Problem description: Pick out and copy each line of the data below that contains the word "locality".

Saved data entries:

━━━━━━━━━━━━━━━━

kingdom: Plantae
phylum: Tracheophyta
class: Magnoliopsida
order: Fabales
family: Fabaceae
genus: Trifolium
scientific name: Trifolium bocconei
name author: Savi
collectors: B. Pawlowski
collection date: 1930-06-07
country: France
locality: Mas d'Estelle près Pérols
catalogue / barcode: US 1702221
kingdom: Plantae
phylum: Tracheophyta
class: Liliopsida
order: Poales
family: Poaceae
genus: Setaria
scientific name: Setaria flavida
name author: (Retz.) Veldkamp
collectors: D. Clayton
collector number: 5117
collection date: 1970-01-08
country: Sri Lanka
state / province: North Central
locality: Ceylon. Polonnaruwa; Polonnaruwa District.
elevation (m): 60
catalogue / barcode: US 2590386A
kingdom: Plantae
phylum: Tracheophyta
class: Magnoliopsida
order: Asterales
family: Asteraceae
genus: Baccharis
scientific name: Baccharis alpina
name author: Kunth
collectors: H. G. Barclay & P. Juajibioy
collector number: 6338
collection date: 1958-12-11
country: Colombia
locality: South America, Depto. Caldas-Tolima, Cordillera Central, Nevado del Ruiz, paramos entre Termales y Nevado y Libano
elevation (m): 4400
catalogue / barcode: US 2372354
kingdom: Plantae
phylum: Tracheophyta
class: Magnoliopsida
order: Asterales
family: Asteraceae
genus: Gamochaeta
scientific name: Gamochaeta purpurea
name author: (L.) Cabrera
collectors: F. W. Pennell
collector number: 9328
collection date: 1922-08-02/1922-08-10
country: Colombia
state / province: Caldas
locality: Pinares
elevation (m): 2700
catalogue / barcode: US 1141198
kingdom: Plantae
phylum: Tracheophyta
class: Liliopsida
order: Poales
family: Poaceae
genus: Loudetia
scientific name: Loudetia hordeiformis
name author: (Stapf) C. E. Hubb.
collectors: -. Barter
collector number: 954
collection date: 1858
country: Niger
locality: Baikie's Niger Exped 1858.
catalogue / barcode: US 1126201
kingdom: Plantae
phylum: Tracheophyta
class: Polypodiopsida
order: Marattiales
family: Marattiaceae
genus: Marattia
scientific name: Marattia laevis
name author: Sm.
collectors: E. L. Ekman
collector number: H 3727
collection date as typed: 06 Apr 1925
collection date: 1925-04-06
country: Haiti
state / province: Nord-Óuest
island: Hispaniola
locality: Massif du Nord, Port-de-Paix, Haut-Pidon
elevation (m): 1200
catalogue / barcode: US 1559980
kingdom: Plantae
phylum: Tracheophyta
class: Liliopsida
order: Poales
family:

━━━━━━━━━━━━━━━━

Output:
locality: Mas d'Estelle près Pérols
locality: Ceylon. Polonnaruwa; Polonnaruwa District.
locality: South America, Depto. Caldas-Tolima, Cordillera Central, Nevado del Ruiz, paramos entre Termales y Nevado y Libano
locality: Pinares
locality: Baikie's Niger Exped 1858.
locality: Massif du Nord, Port-de-Paix, Haut-Pidon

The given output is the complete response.